_ABOUT THIS EXERCISE_. Please rewrite the part of the post about finding the shared words in product titles starting at "might help but" and ending at "and use array_intersect()", putting "complete string entries" in place of "whole string entries".

_SELECTED TEXT_.
-*-
Let's say I have a bunch of product strings that could vary slightly in format, e.g.:
- Super red Megaman T-shirt
- Super Megaman blue T-shirt
- Super black Megaman T-shirt
- Super Megaman T-shirt - aquamarine
I want to compare them all and remove any words/symbols that are different in all the strings, ideally to leave:
- Super Megaman T-shirt
This is so I can streamline making product multipacks from a bunch of existing products, and give users an automatic product title for the bundle as a starting point.
I appreciate it won't be perfect and, depending on how strict the original product strings are, it might go a bit wonky (e.g. in the above example I might get the trailing hyphen in the output), but this is just a baseline best guess to save a bit of typing/copying/pasting.
The surrounding string content won't always be T-shirts or follow a particular pattern. The number of strings to compare is variable. It likely won't be more than six, but an efficient general purpose solution would be great.
I thought maybe PHPs array_diff()
or array_intersect()
might help but thay only compare whole string entries. Likewise strcmp()
only tells me if one string is the same as another (or not).
My only (failed) approach has been to split the strings and use array_intersect()
to do character-by-character comparison like this:
$test = array(
'Super red Megaman T-shirt',
'Super Megaman blue T-shirt',
'Super black Megaman T-shirt',
'Super Megaman T-shirt - aquamarine',
);
foreach ($test as $item) {
$prodCompare[] = str_split($item);
}
var_dump(join(array_intersect($prodCompare[0], $prodCompare[1], $prodCompare[2], $prodCompare[3])));
That gets close:
Super re Megaman T-shirt
but results vary depending on which characters in the remaining string feature in the differences, which one I start with, and how long the first string is.
It also has the drawback that I need to hard-code the arrays to compare, which means complex logic when I don't know how many strings there are going to be.
I keep thinking I'm missing something obvious and there has to be a clever approach to this by, say, XORing the strings, or using one of the array callback functions that I can use to iterate over the strings or array entries. Perhaps array_reduce()
?
But I can't wrap my head round how to compare N strings with N other strings to leave only the bits that don't vary.
It also has the drawback that I need to hard-code the arrays to compare
...I don't think you do: 3v4l.org/RvFFP
-*-
_INFORMATION SHOWN_.
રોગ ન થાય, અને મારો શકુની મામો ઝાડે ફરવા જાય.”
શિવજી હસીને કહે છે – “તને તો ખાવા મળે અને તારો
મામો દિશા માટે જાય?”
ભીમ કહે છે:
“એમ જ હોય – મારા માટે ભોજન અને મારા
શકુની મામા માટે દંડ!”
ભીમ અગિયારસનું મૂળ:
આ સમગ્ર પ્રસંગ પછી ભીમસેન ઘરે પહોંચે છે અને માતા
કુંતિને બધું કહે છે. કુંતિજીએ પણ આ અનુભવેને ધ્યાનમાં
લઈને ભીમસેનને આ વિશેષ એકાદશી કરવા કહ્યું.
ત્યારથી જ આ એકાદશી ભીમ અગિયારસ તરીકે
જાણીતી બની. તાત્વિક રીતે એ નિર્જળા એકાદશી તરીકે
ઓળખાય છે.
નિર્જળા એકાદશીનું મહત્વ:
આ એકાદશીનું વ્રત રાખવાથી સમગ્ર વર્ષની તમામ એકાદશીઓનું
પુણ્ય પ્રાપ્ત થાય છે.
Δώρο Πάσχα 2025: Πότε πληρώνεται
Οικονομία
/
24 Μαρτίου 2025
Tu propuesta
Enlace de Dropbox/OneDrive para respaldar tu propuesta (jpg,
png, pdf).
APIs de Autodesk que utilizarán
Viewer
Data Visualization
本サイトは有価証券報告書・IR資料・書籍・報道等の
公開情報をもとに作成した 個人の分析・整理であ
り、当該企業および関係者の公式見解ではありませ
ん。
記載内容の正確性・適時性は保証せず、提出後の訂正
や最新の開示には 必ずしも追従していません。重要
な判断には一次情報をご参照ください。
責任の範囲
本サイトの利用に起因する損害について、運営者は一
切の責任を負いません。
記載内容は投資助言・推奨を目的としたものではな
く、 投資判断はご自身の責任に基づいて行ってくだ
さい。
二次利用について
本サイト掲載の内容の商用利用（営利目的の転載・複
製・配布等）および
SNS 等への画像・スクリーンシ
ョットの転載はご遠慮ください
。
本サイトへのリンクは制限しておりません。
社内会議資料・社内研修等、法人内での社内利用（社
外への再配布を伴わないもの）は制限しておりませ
-*-
_SOLUTION TO THE EXERCISE_.
might help but thay only compare complete string entries. Likewise strcmp()
only tells me if one string is the same as another (or not).
My only (failed) approach has been to split the strings and use array_intersect()